The basis of attachment is biological and evolutionary. The infant cries and this notifies the caretaker to respond both physically and emotionally. Optimally, the key caretaker ensures proximity with the infant and protects the newborn from adverse environmental circumstances. Attachment develops a complex bio-psycho-interactional perspective. Parental proximity and sensitive responsiveness are fundamental conditions that regulate the child emotionally and foster an inner sense of safety. Containing the infant’s distress and need for comfort, involves this ‘sensitive responsiveness’ (coined by Ainsworth) and what later developmental researchers refer to as ‘attunement’, affectively tuning into not only the baby’s physiological needs but also the subtlety of feeling states the baby experiences. With repeated optimal experiences, over time, the infant represents the experience and forms an ‘internal working model’ of their experience of the attachment figure as secure and their sense of themselves in relation to this figure. This is the basis of secure attachment, a capacity of selfhood validated by the other, an ‘all abiding confidence” and resilience as a capacity to effectively deal with adversity.

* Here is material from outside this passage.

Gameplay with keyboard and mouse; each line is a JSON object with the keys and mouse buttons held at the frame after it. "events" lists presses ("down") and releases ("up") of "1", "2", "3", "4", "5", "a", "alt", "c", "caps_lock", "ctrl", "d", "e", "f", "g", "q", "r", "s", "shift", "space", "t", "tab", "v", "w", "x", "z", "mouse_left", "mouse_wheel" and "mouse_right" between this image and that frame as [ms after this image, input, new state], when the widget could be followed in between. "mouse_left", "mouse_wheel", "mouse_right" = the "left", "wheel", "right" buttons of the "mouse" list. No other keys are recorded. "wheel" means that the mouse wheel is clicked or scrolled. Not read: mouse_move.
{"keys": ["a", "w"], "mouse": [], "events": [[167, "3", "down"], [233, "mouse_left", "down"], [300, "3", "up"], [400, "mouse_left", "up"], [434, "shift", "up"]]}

Security of Attachment & Separation

Secure attachment inevitably involves separation. Secure attachment gives the infant a safe platform to explore the environment and play for periods away from the parent, assured from within that when there is distress the parent will be readily available, setting the ground for a sense of personal autonomy and belief in future relationships. However, when the relationship goes wrong, due to the parents’ adverse attachment histories and trauma, insecure attachment develops and this can take different forms or patterns, according the characteristics of the parent-child interaction.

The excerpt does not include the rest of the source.